- dvm360 July-August 2026
- Volume 57
- Issue 4
Veterinary radiation therapy without the mystery
Radiation therapy doesn't have to be intimidating for veterinarians, clients, or patients.
When clients hear the word radiation come up in their pet’s cancer diagnosis, it's natural for them to feel uncertain. Some clients, and possibly even some veterinary professionals, associate radiation therapy with harsh adverse effects, last-resort desperation, or science fiction–level complexity. During her lecture at the 2026 Fetch Nashville Veterinary Conference, Siobhan Haney, VMD, MS, DACVR (RO), MBA, broke down veterinary radiation oncology to help general practitioners understand how it works, who is a good candidate, and how veterinary teams can address common misconceptions and myths when talking about radiation oncology.
How it really works
Radiation therapy works by damaging the DNA inside tumor cells, preventing them from dividing and causing them to gradually die off. Critically, this is a local treatment because it acts only within the treatment field, not throughout the entire body. This makes it fundamentally different from chemotherapy, which circulates systemically. Adverse effects from radiation are largely predictable and confined to the area being treated, which makes the risk profile highly manageable when the treatment is properly planned.
One of the most important things to understand is that radiation therapy isn't a single protocol. Every treatment plan involves 3 independent decisions: how the treatment is planned, how it is delivered, and what the intent of the treatment is.
Planning can range from manual approaches to advanced CT-based 3D planning for more complex cases. Not every patient needs the most sophisticated planning available, and simpler plans can still deliver excellent outcomes.
On the delivery side, 2 modalities often come up: intensity-modulated radiation therapy (IMRT) and stereotactic radiation therapy (SRT). These serve different clinical purposes. “I really love to use IMRT for urogenital tumors, where it's really important to be very sparing of the normal tissue in that area,” Haney told attendees.

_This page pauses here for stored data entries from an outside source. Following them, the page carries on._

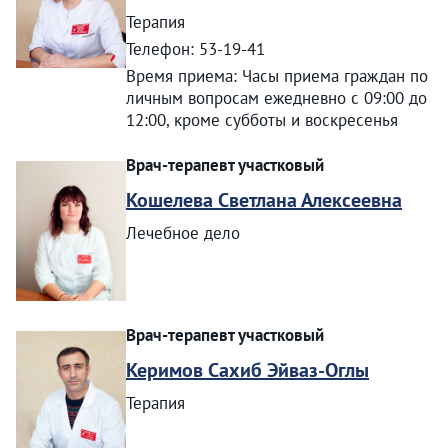
Терапия
Телефон: 53-19-41
Время приема: Часы приема граждан по
личным вопросам ежедневно с 09:00 до
12:00, кроме субботы и воскресенья
Врач-терапевт участковый
Кошелева Светлана Алексеевна
Лечебное дело
Врач-терапевт участковый
Керимов Сахиб Эйваз-Оглы
Терапия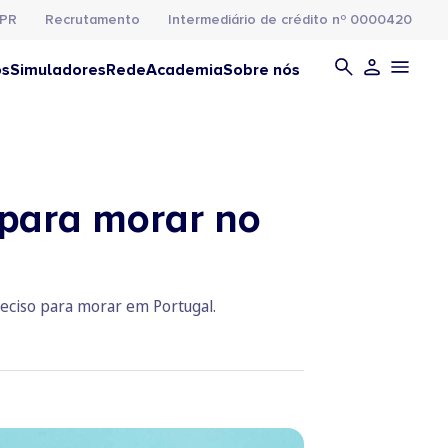
PR
Recrutamento
Intermediário de crédito nº 0000420
os
Simuladores
Rede
Academia
Sobre nós
 para morar no
reciso para morar em Portugal.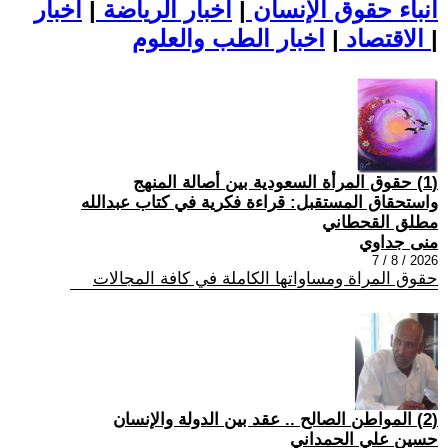
أنباء حقوق الإنسان
|
اخبار الرياضة
|
اخبار
|
اخبار الطب والعلوم
الاقتصاد
|
(1) حقوق المرأة السعودية بين أصالة المنهج
واستحقاق المستقبل: قراءة فكرية في كتاب عبدالله
مطلق القحطاني
منى جداوي
2026 / 8 / 7
حقوق المراة ومساواتها الكاملة في كافة المجالات
(2) المواطن الصالح .. عقد بين الدولة والإنسان
حسين علي الحمداني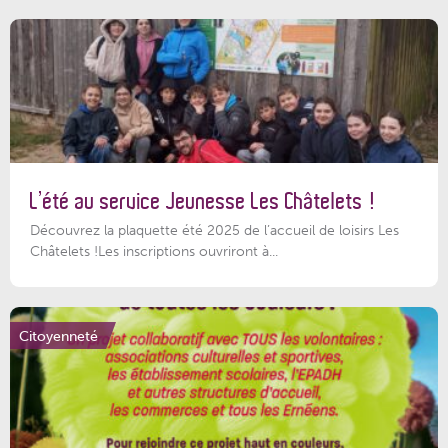
L’été au service Jeunesse Les Châtelets !
Découvrez la plaquette été 2025 de l’accueil de loisirs Les
Châtelets !Les inscriptions ouvriront à...
Citoyenneté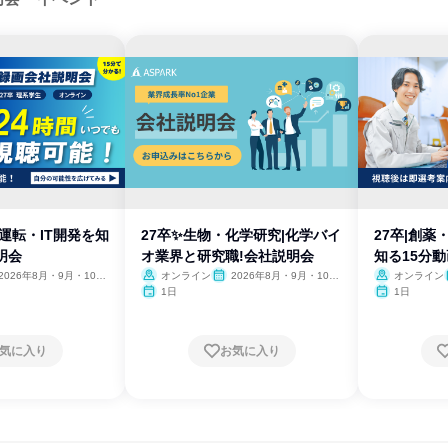
動運転・IT開発を知
27卒✨️生物・化学研究|化学バイ
27卒|創
明会
オ業界と研究職!会社説明会
知る15分
2026年8月・9月・10
オンライン
2026年8月・9月・10
オンライン
11月・12月
月・11月・12月
1日
1日
気に入り
お気に入り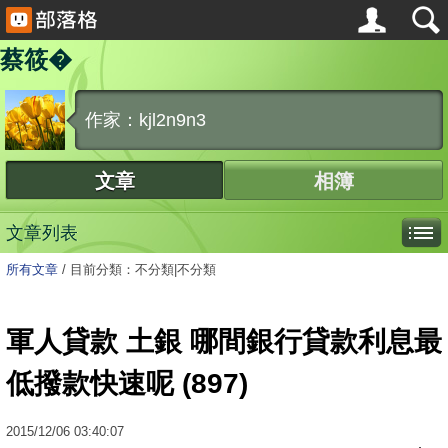
蔡筱�
作家：kjl2n9n3
文章
相簿
文章列表
所有文章
/
目前分類：不分類|不分類
軍人貸款 土銀 哪間銀行貸款利息最
低撥款快速呢 (897)
2015
/
12
/
06
03:40:07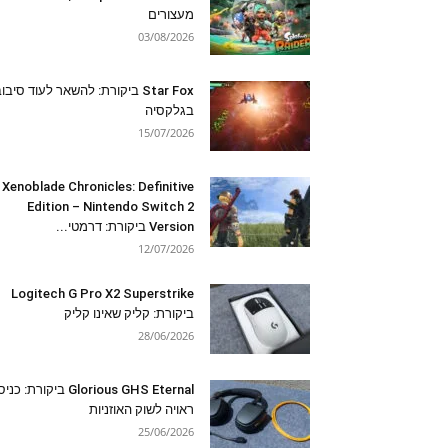
מעצורים
03/08/2026
Star Fox ביקורת: להשאר לעוד סיבו
בגלקסיה
15/07/2026
Xenoblade Chronicles: Definitive
Edition – Nintendo Switch 2
Version ביקורת: דרמטי...
12/07/2026
Logitech G Pro X2 Superstrike
ביקורת: קליק שאינו קליק
28/06/2026
Glorious GHS Eternal ביקורת: כ
ראויה לשוק האוזניות
25/06/2026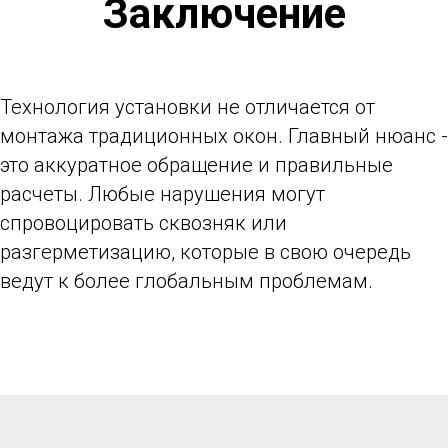
Заключение
Технология установки не отличается от
монтажа традиционных окон. Главный нюанс -
это аккуратное обращение и правильные
расчеты. Любые нарушения могут
спровоцировать сквозняк или
разгерметизацию, которые в свою очередь
ведут к более глобальным проблемам.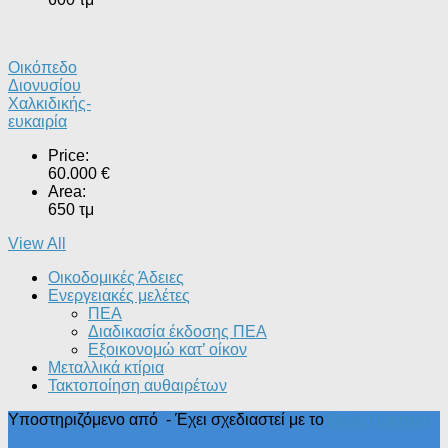
Οικόπεδο
Διονυσίου
Χαλκιδικής-
ευκαιρία
Price:
60.000 €
Area:
650 τμ
View All
Οικοδομικές Άδειες
Ενεργειακές μελέτες
ΠΕΑ
Διαδικασία έκδοσης ΠΕΑ
Εξοικονομώ κατ’ οίκoν
Μεταλλικά κτίρια
Τακτοποίηση αυθαιρέτων
Υποστηριζόμενο από
- Έχει σχεδιαστεί με το
Θέμα Ηueman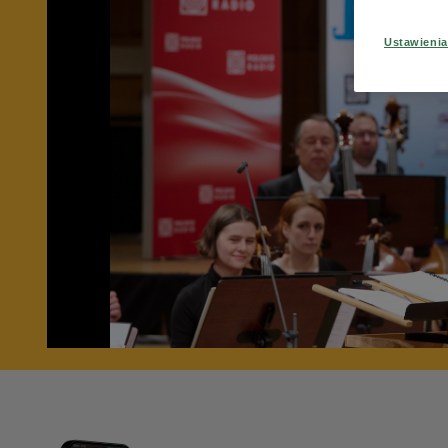
Ustawieni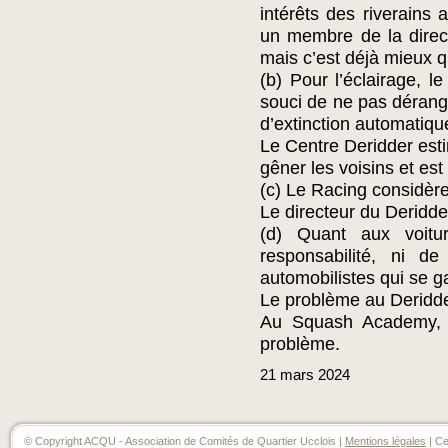
intérêts des riverains 
un membre de la direc
mais c’est déjà mieux q
(b) Pour l’éclairage, l
souci de ne pas dérange
d’extinction automatiq
Le Centre Deridder esti
gêner les voisins et est
(c) Le Racing considère
Le directeur du Deridde
(d) Quant aux voitur
responsabilité, ni 
automobilistes qui se 
Le problème au Deridder
Au Squash Academy, 
problème.
21
mars
2024
© Copyright ACQU - Association de Comités de Quartier Ucclois |
Mentions légales
| Ce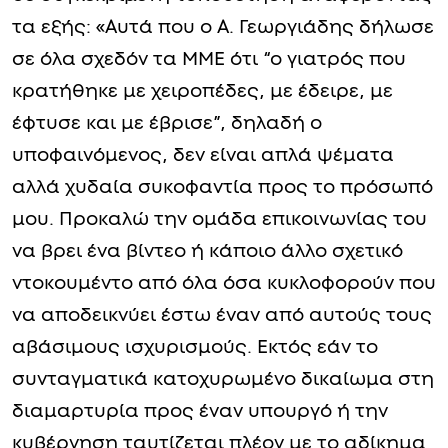
τα εξής: «Αυτά που ο Α. Γεωργιάδης δήλωσε
σε όλα σχεδόν τα ΜΜΕ ότι “ο γιατρός που
κρατήθηκε με χειροπέδες, με έδειρε, με
έφτυσε και με έβρισε”, δηλαδή ο
υποφαινόμενος, δεν είναι απλά ψέματα
αλλά χυδαία συκοφαντία προς το πρόσωπό
μου. Προκαλώ την ομάδα επικοινωνίας του
να βρει ένα βίντεο ή κάποιο άλλο σχετικό
ντοκουμέντο από όλα όσα κυκλοφορούν που
να αποδεικνύει έστω έναν από αυτούς τους
αβάσιμους ισχυρισμούς. Εκτός εάν το
συνταγματικά κατοχυρωμένο δικαίωμα στη
διαμαρτυρία προς έναν υπουργό ή την
κυβέρνηση ταυτίζεται πλέον με το αδίκημα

SRT delivers high, precise doses in just 1 to 5 treatments and is ideally suited for small, well-defined tumors. IMRT uses many lower-dose fractions spread over several weeks and is better suited for larger tumors, infiltrative disease, or microscopic residual cancer following surgery. Matching the right tool to the right tumor matters enormously.
“Finally, we have stereotactic radiation therapy. That's just…a different way of delivering radiation. We'll use stereotactic radiation therapy for very small and very well-defined lesions, like brain tumors, or we'll use it for nasal tumors when the edges are very well defined and when we want to deliver a very high dose of radiation to our treatment area, but a very rapid fall off of dose of radiation, so that normal tissues surrounding the tumor receive a far less dose of radiation,” Haney said.
Finally, treatment intent shapes the entire approach. Definitive radiation aims for long-term tumor control. Palliative radiation, on the other hand, focuses on relieving pain and improving comfort, particularly valuable for patients with bone tumors, advanced disease, or cases where aggressive treatment isn't feasible or desired.
Dispelling the myths
Perhaps one of the biggest barriers to appropriate radiation referrals is misinformation.
“Radiation therapy does not make a patient radioactive; they're not going to glow in the dark. It doesn't cause systemic effects, so no vomiting, diarrhea, fatigue, or things like that. We do need to utilize anesthesia, so sometimes there will be lingering effects from anesthesia, but otherwise, the radiation itself doesn't cause any of these signs,” she said.
“We also know what the radiation is going to do, so we're using it in a very controlled fashion, and we're pointing that beam of radiation exactly where we know it's going to go so we can predict what kind of [adverse] effects we're going to see. So we're not destroying normal tissue to the point of incapacitation, we're not causing effects outside of the radiation fields, and we're certainly not subjecting patients to any unnecessary pain or discomfort,” Haney continued.
Haney also reminded the room that radiation is not a treatment of last resort. Increasingly, it's used as a first-line option or in combination with surgery, particularly when a tumor is near critical structures, surgical margins are incomplete, or surgery isn't an option at all. Most animals also tolerate treatment well, with temporary, localized adverse effects that are actively managed throughout the process.
Reference
- Haney S. Radiation 101: demystifying cancer treatment for your patients. Presented at: Fetch Nashville Veterinary Conference; May 28-30, 2026; Nashville, TN.